À FAIRE 1:
Dans le texte sur les due diligences, que n'ont pas toujours les fonds de Seed ?
À FAIRE 2:
Recopiez fidèlement le texte sur les due diligences, depuis « Sur un round » jusqu'à « sous le tapis. » inclus.

TEXTE À LIRE:

════════

L’autre différence majeure concerne la densité des Due Diligences.

Sur un round d’amorçage il n’y en a pas. Ou très peu. Et ce pour 2 raisons :

  • 1°/ Car les fonds de Seed n’ont pas toujours les ressources en interne ni le budget pour payer des consultants,
  • Et 2°/ car il n’y a pas grand chose à auditer. En général très peu de RH « formalisée » (salariés, contrat de travail, URSSAF,… ), très peu de contrats clients, pas beaucoup de compta – au mieux une clôture – une techno encore balbutiante donc pas de sujets majeurs en Propriété Intellectuelle, pas trop de cadavres dans le placard ou de poussière sous le tapis.

════════

INFORMATIONS FOURNIES:
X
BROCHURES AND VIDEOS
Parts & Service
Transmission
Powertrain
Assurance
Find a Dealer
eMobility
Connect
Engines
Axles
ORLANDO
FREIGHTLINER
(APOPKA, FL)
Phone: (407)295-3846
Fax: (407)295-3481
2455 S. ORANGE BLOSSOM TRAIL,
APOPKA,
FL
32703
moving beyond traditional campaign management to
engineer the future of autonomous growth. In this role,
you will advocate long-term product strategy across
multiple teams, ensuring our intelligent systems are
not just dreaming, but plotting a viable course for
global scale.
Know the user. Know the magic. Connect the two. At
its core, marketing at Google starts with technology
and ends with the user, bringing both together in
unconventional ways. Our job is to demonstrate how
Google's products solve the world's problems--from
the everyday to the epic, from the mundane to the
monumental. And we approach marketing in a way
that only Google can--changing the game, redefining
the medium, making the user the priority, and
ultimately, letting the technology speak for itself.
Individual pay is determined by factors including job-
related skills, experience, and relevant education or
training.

════════

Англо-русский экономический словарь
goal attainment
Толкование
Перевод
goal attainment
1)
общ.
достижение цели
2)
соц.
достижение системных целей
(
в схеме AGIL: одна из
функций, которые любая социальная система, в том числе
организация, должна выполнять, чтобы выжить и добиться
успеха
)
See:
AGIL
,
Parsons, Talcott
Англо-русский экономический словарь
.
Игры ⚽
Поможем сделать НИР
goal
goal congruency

════════

RÉPONSE ATTENDUE 1:
Ils n'ont pas toujours les ressources en interne ni le budget pour payer des consultants.

RÉPONSE ATTENDUE 2:
Sur un round d’amorçage il n’y en a pas. Ou très peu. Et ce pour 2 raisons :

  • 1°/ Car les fonds de Seed n’ont pas toujours les ressources en interne ni le budget pour payer des consultants,
  • Et 2°/ car il n’y a pas grand chose à auditer. En général très peu de RH « formalisée » (salariés, contrat de travail, URSSAF,… ), très peu de contrats clients, pas beaucoup de compta – au mieux une clôture – une techno encore balbutiante donc pas de sujets majeurs en Propriété Intellectuelle, pas trop de cadavres dans le placard ou de poussière sous le tapis.